29 августа Розенберг объявил канцлеру, что королева прислала его затем, что она, не имея никакой надежды, кроме ее императорского величества, совершенно предает в ее волю и руки себя и благополучие своего дома. И после этого объявления канцлер и вице-канцлер старались избегать свидания с Розенбергом и отклонять под разными предлогами его просьбы о скорейшем ответе на его промеморию и о допущении его на аудиенцию к императрице. Так прошло два месяца; только 22 октября Елисавета подписала проект объявления Розенбергу, где говорилось, что для полного удовлетворения необходимо правительству королевы оговориться насчет сделанных им печатных заявлений по делу Ботты, которых содержание далеко не согласно с заявлениями его, Розенберга, ибо в них дело показывается ничтожным и Ботта оправдывается.
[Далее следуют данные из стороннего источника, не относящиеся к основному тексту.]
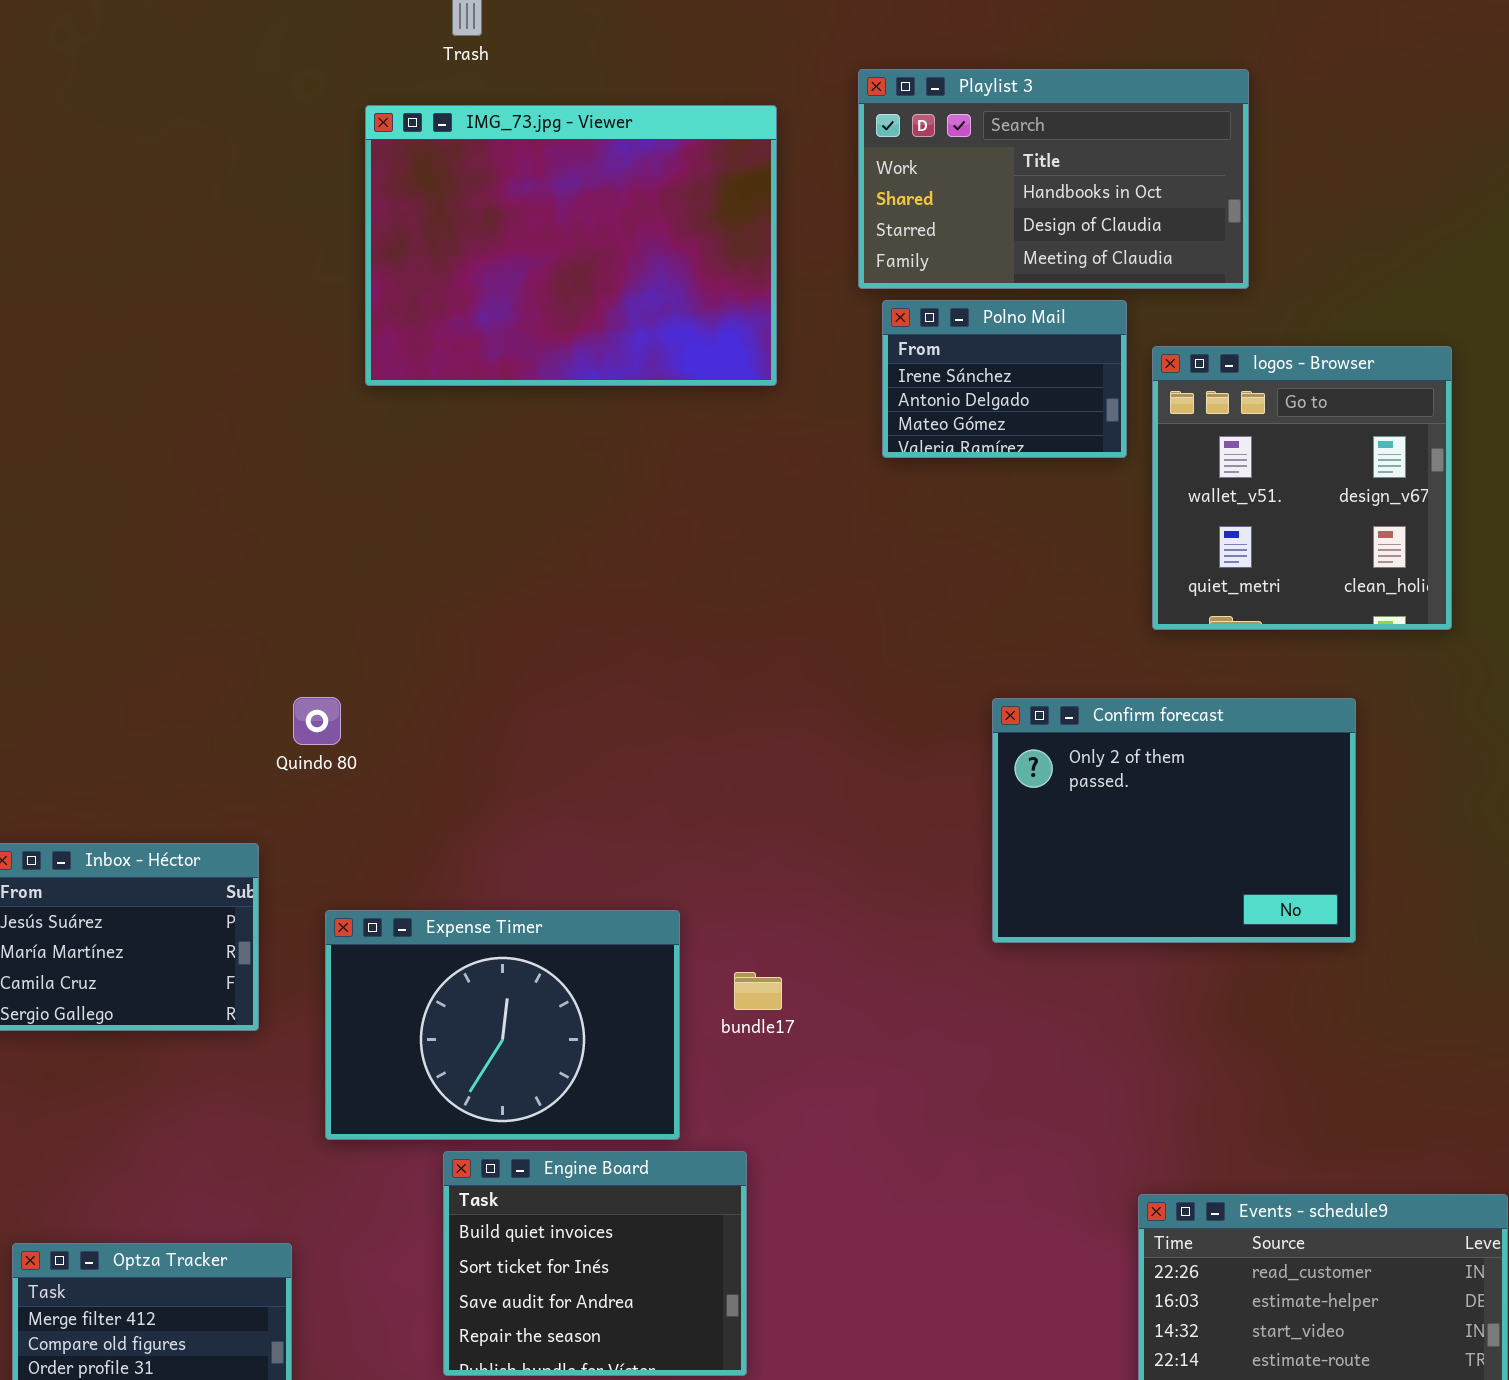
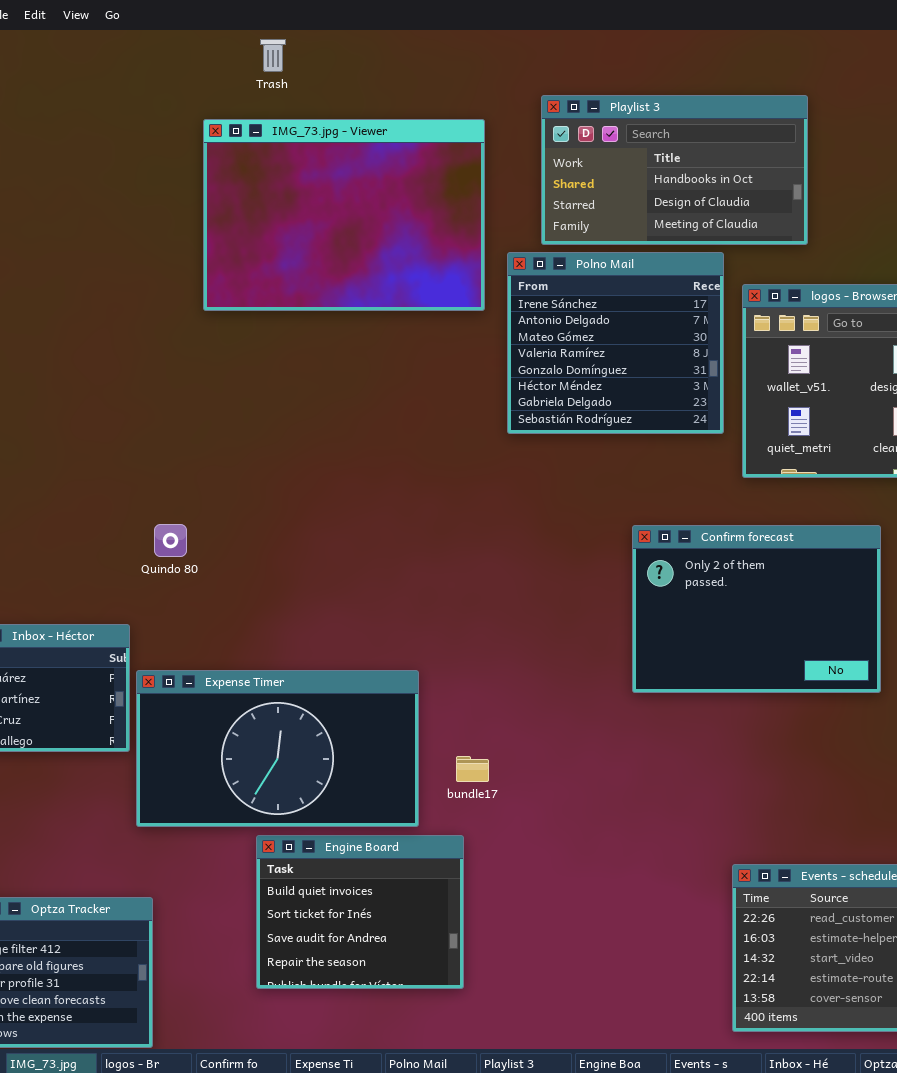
Polno Mail: [882,300,1127,458] -> [507,252,724,434], resized
Expense Timer: [325,910,680,1140] -> [136,670,419,827], resized
bundle17: [734,972,782,1010] -> [456,756,489,782], moved

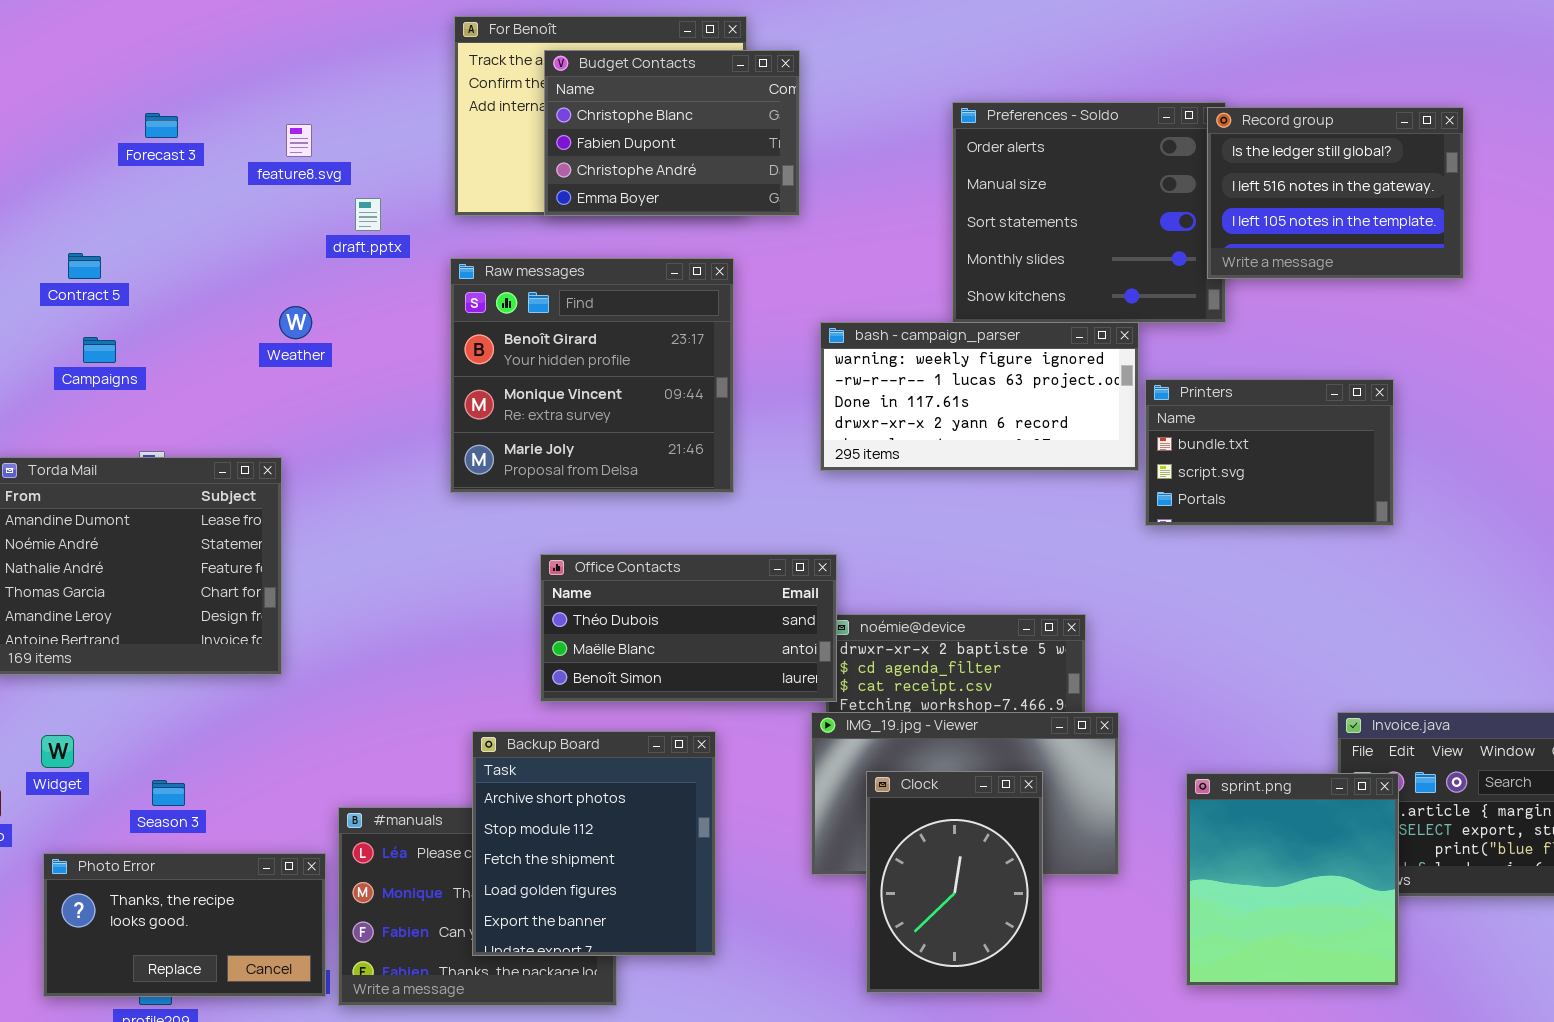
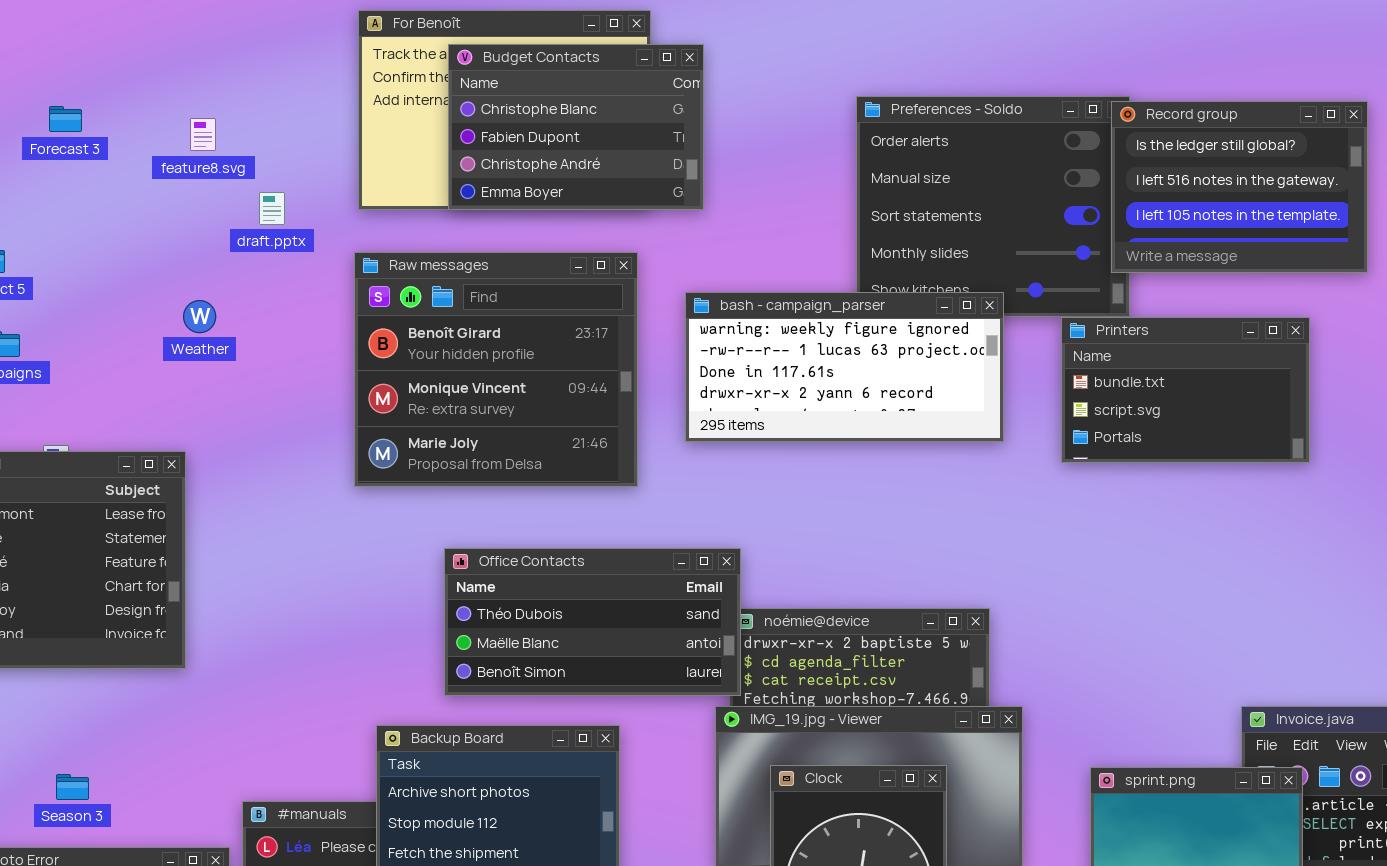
bash - campaign_parser: [820,322,1139,471] -> [685,292,1004,442], moved
Printers: [1145,379,1394,526] -> [1061,317,1310,463], moved

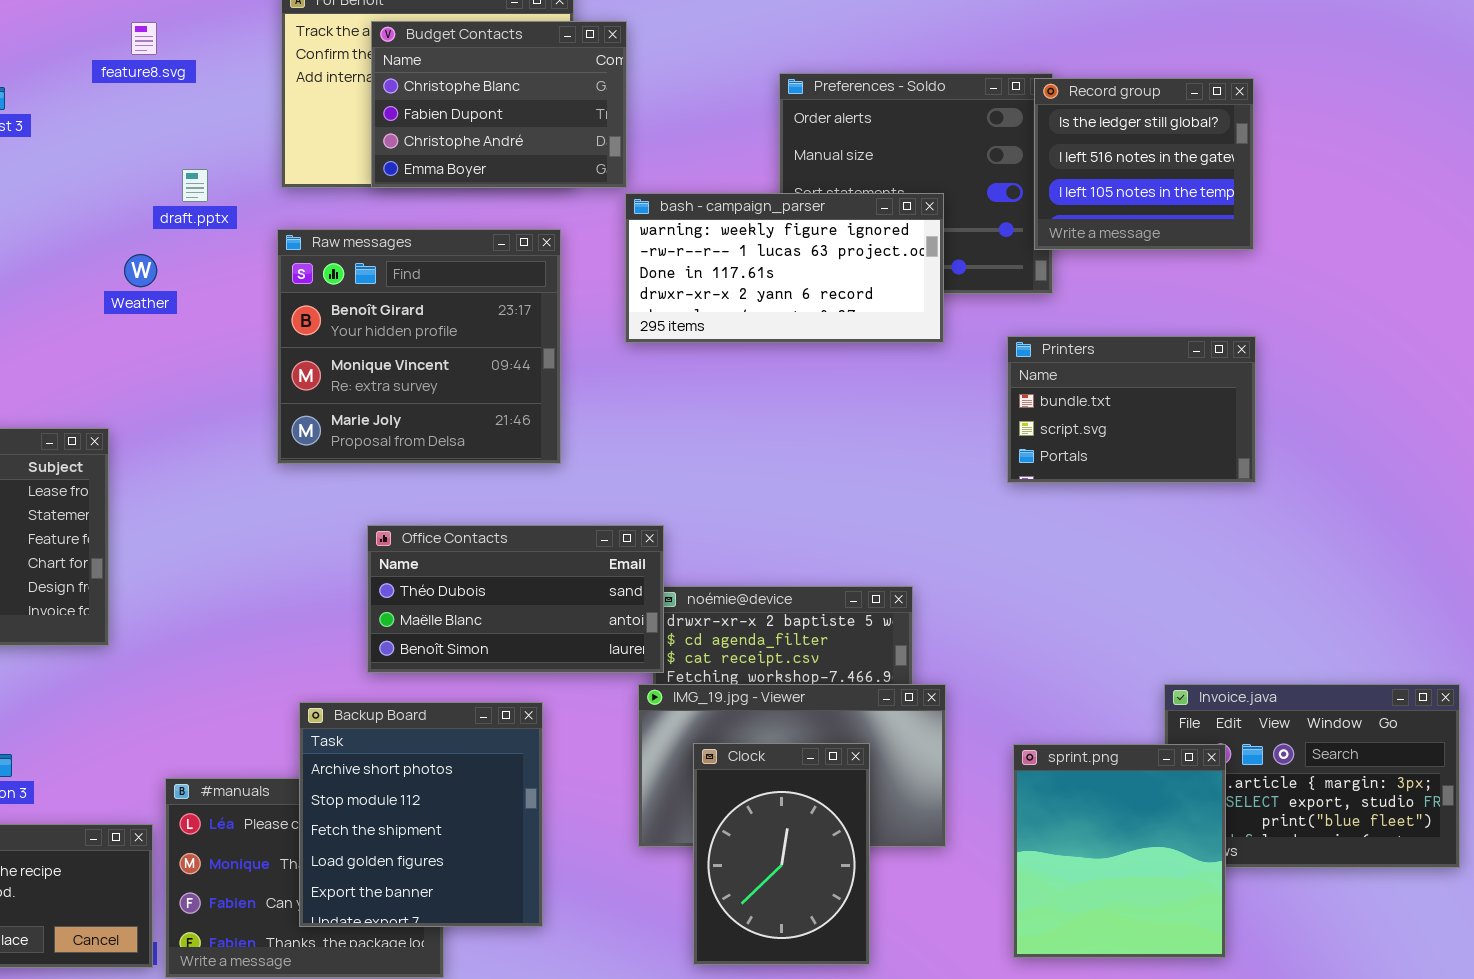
Record group: [1111,101,1368,273] -> [1034,78,1254,250], resized
feature8.svg: [190,118,216,151] -> [131,22,157,55], moved
bash - campaign_parser: [685,292,1004,442] -> [625,193,944,343], moved
Weather: [183,300,216,333] -> [124,254,157,287], moved
Printers: [1061,317,1310,463] -> [1007,336,1256,483], moved

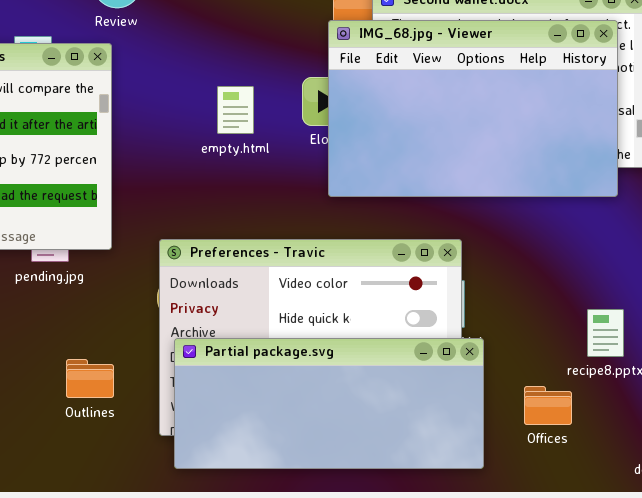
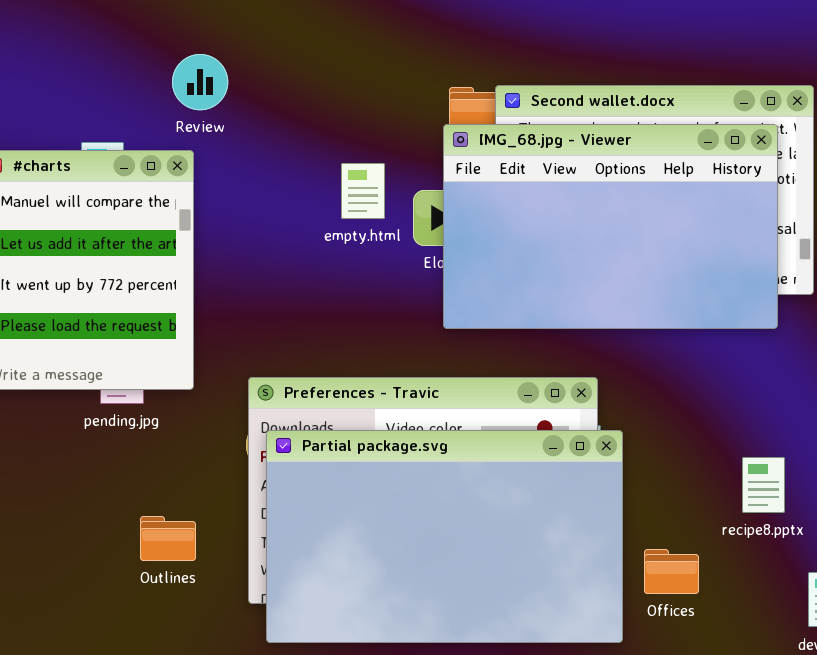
empty.html: [217,86,254,134] -> [341,163,385,219], moved
Partial package.svg: [174,338,484,469] -> [266,430,623,643], resized
Offices: [524,386,572,425] -> [644,549,699,594], moved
Розенберг с радостью согласился на это условие и подал декларацию, что «означенные заявления сочинены не для какого-либо хотя малейшего предосуждения русского двору, еще менее высочайшей персоне ее величества, но явились вследствие необходимости опровергнуть неприятельские разглашения и вследствие незнания тогда всех обстоятельств дела, и потому теперь, когда королева почитает преступление маркиза Ботты мерзостным и проклятия достойным, эти заявления сами собою совершенно недействительными, уничтоженными и всегдашнему забвению преданными признаваемы быть имеют. В доказательство справедливости всего вышеупомянутого я именем ее величества наикрепчайшим образом обнадеживаю, что всемилостивейшая моя государыня циркулярный рескрипт в точной силе сей декларации ко всем своим министрам послать и немедленно в печать издать повелеть изволит. В сущее уверение того я, уполномоченный королевин посол, сию декларацию за собственноручным моим подписанием и природною графскою печатью дал. Москва 23 октября (3 ноября) 1744. Филипп Иосиф Орсини граф Розенберг».